The Legacy of Soviet Anti-Jewish Propaganda Rears Its Ugly Head

The idea that the Ukrainians are Nazis has been a major theme of Russian propaganda during the war against Ukraine. This is not a metaphor but the official stance of the Russian government: Just like in the 1940s, the Russian army is engaged in a fight against Nazis. Vladimir Putin declared the “denazification” of Ukraine as one of the primary goals of his “special operation.” 

This accusation is not only false and outrageous, it could even be seen as a bit funny because the democratically elected president of Ukraine, Volodymyr Zelensky, is Jewish. In a conflict between an aggressive militarized dictatorship raving about the importance of protecting its ethnic kin from imaginary foreign conspiracies  (conspiracies involving liberalism and liberty), and a democracy with a Jewish president, which one is a better fit for the “Nazi” label?
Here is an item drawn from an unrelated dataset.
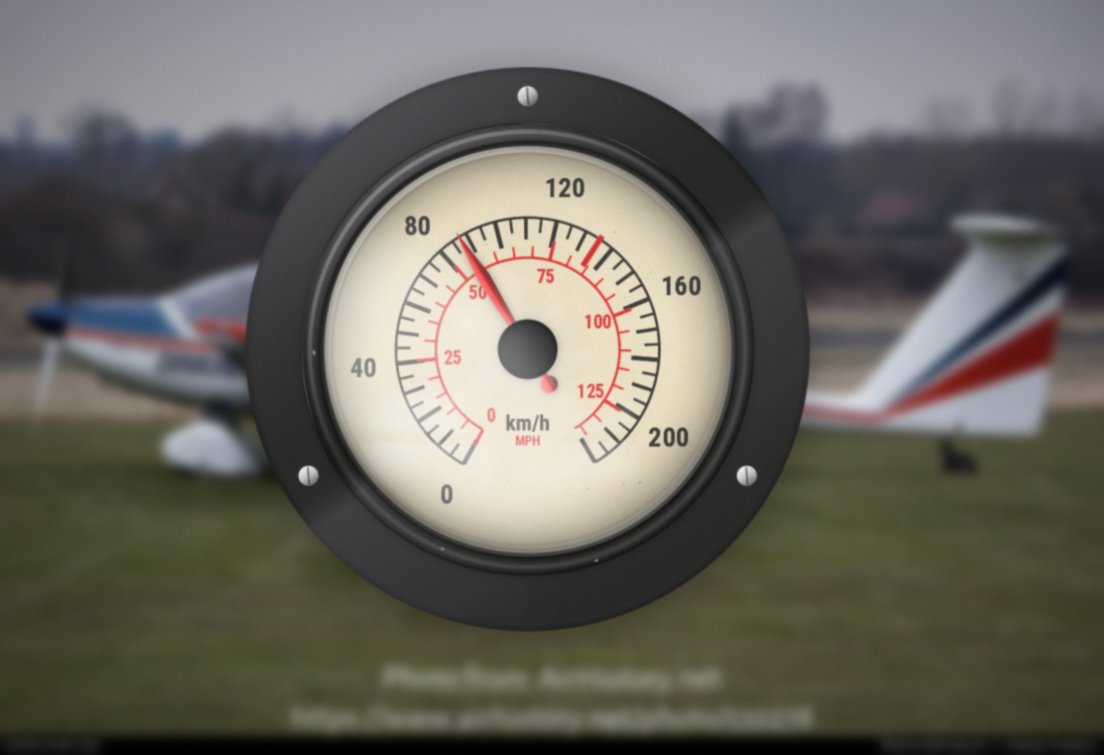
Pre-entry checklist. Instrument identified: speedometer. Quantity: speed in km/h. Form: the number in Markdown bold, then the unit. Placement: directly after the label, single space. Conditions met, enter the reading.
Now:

Even with the persistence of Russian propaganda in calling the Ukrainians Nazis, this kind of unintentional hyper-irony surely generates cognitive dissonance, at least among Russia’s educated elite. On May 1, Russian Foreign Minister Sergei Lavrov cracked. During an interview with an Italian outlet, he was asked the predictable question of how the Russians can claim to “denazify” Ukraine if Ukraine is led by a Jewish president. Lavrov dismissively responded:

 “[Zelensky] puts forward this argument: ‘What kind of nazification can we have if I’m a Jew?’ I could be wrong, but Hitler also had Jewish blood. So this [that Zelensky is Jewish] means absolutely nothing. For some time we have heard from wise Jewish people that the biggest antisemites are Jewish.”